Students gathered to hear their peers read original work at the latest Bailey Vox reading series, sponsored by SLAB, in the Spotts World Culture Building on Thursday evening.
Gathered underneath the warm and inviting glow of twinkle lights in a rainbow of colors, thirty students sat intently listening to participants read original poems and song lyrics. Students from the English department and beyond stepped before the audience and shared works written about love, nature, and their “spirit animal”.
The soft glow of a lamp illuminated Abbie Lahmers, 20, a junior creative writing major, as she read an original poem about nature and wildlife. Her involvement in the show runs deeper than just being a performer, as this is the first time she has been in charge of a Bailey Vox reading series.
Lahmers, an assistant managing editor of SLAB, wrote a lot of poems during the summer about wildlife after receiving a suggestion from a friend, and carried that theme into her performance on Thursday evening. She has been coming to the event since her freshman year, and has continued to come because she enjoys hearing others read their work.

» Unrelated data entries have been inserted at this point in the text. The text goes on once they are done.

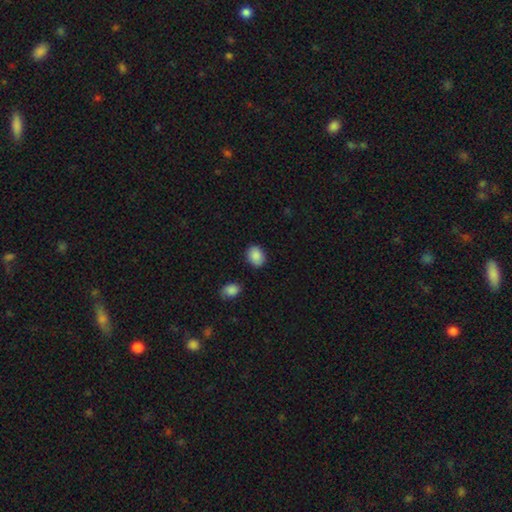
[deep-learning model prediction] smooth_or_featured: smooth (p=0.89) [alt: star or artifact p=0.08]
how_rounded: in between (p=0.59) [alt: round p=0.40]
merging: none (p=0.84) [alt: minor disturbance p=0.11]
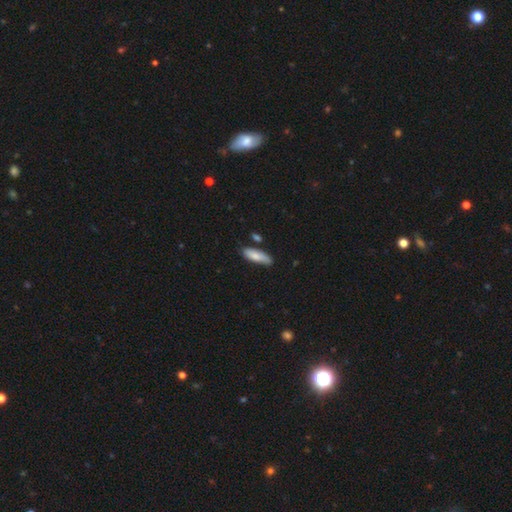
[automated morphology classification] Q: Smooth or featured?
A: smooth (80%); runner-up: featured or disk (14%)
Q: How rounded?
A: in between (52%); runner-up: cigar-shaped (46%)
Q: Merging?
A: none (73%); runner-up: minor disturbance (19%)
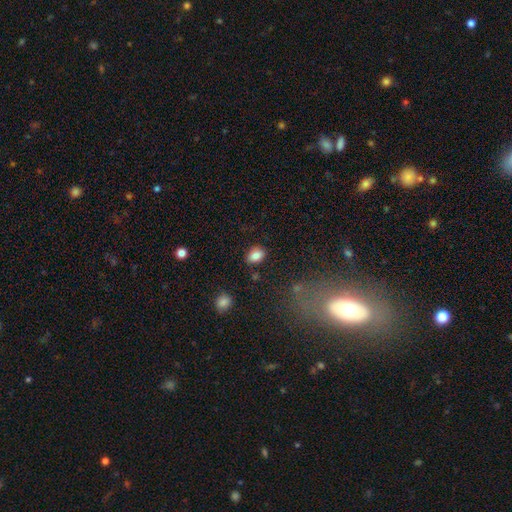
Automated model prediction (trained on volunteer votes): Morphology: type=smooth (85%); roundness=in between (70%); merging=none (81%).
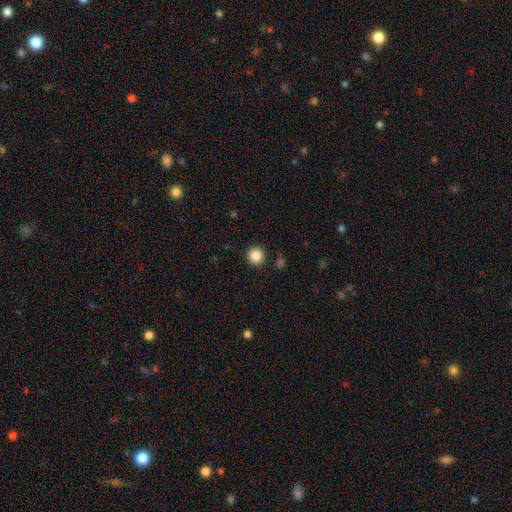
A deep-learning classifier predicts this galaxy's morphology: The model was most divided on "smooth or featured": smooth: 87%, star or artifact: 10%, featured or disk: 3%. More confident: how rounded — round (93%); merging — none (91%).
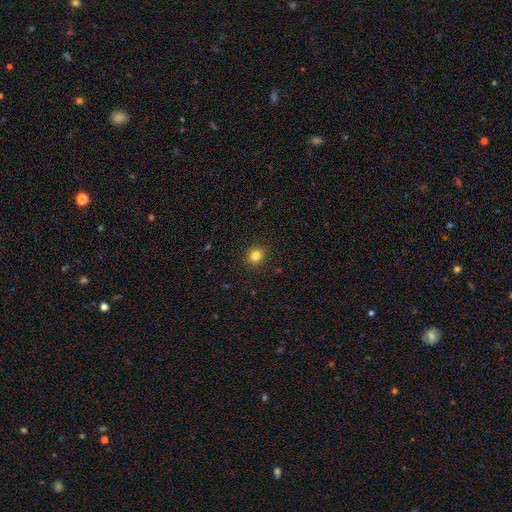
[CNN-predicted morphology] Q: Smooth or featured?
A: smooth (82%); runner-up: star or artifact (12%)
Q: How rounded?
A: round (89%); runner-up: in between (11%)
Q: Merging?
A: none (92%); runner-up: minor disturbance (5%)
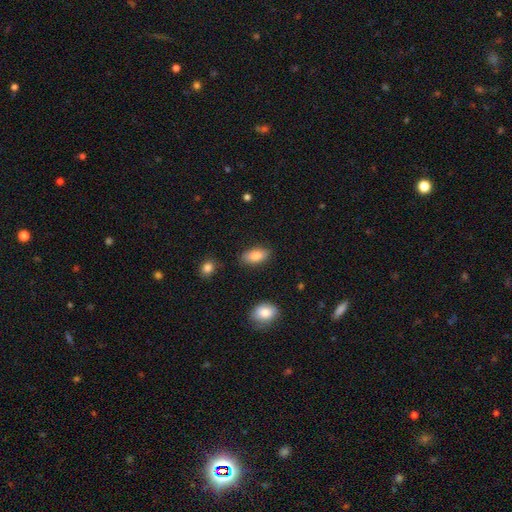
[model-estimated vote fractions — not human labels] Overall: smooth (83%). How rounded: in between (91%). Merging: none (85%).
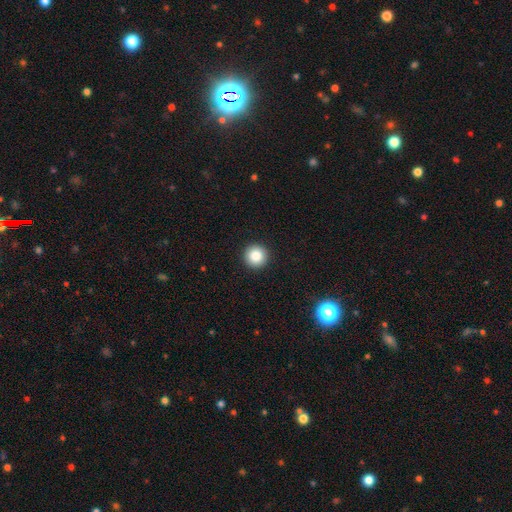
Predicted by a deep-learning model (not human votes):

“I love hearing everyone read,” Lahmers said. “Creative writing students write poetry in class and share it here. It’s interesting to see how their writing develops.”
Attendees were given the opportunity to win prizes during breaks in between readers, including Japanese candy and a book by John Grisham. The friendly audience applauded winners after each prize was given out, and praised readers for their performance.
Readings ranged from lighthearted to dark, and each elicited reactions from those in attendance. One of the readers in attendance, Genna Walker, read an as yet to be titled piece about a woman named Matilda.
Walker, 21, a double creative writing and philosophy major and literature minor, has been a part of SLAB for three years, and is now one of the award-winning literary magazine’s co-managing editors. The Bailey Vox reading series is for students who are interested in reading and writing and listening to it.
“Anyone who is interested in writing or hearing people read is welcome,” Walker said. “It’s a really great experience to see someone read their own work because it’s more personal that way.”
Originally, the event was held in the library, and was moved to Spotts because the atmosphere is more accommodating to the readers. The larger reading space now allows for more people to come to the event.
The community feeling at the reading series gives people the opportunity to meet new people and make friends, because those who come to one event typically return to share their work, Walker said.
Other students read poems they wrote about loyalty, the relationship of a troubled couple, and song lyrics about the possibilities of beginning a relationship. Readers were anxious as they began sharing their work, and eased into their performance as they gained confidence in front of the audience.
Sarah Poeppel, 22, a senior double professional writing and literature major, started her tenure at SLAB her freshman year as a reader, became a poetry editor, and now works as a co-managing editor with Walker.
The twinkle lights provided a welcoming atmosphere for the readers so that they felt at ease sharing their original pieces. Positivity radiated throughout the room as the night wore on and laughter was shared.
“The Bailey Vox reading series lets people see the talent of the Slippery Rock community,” Poeppel said.
As the readings came to an end, the members of SLAB held a bake sale to raise money for their organization.
With the twinkle lights and warm glow of lamps turned off, the fluorescents were turned on to signal the end of an entertaining evening enjoyed by those in attendance. The Bailey Vox reading series drew a crowd that will likely return to share their talents in the future.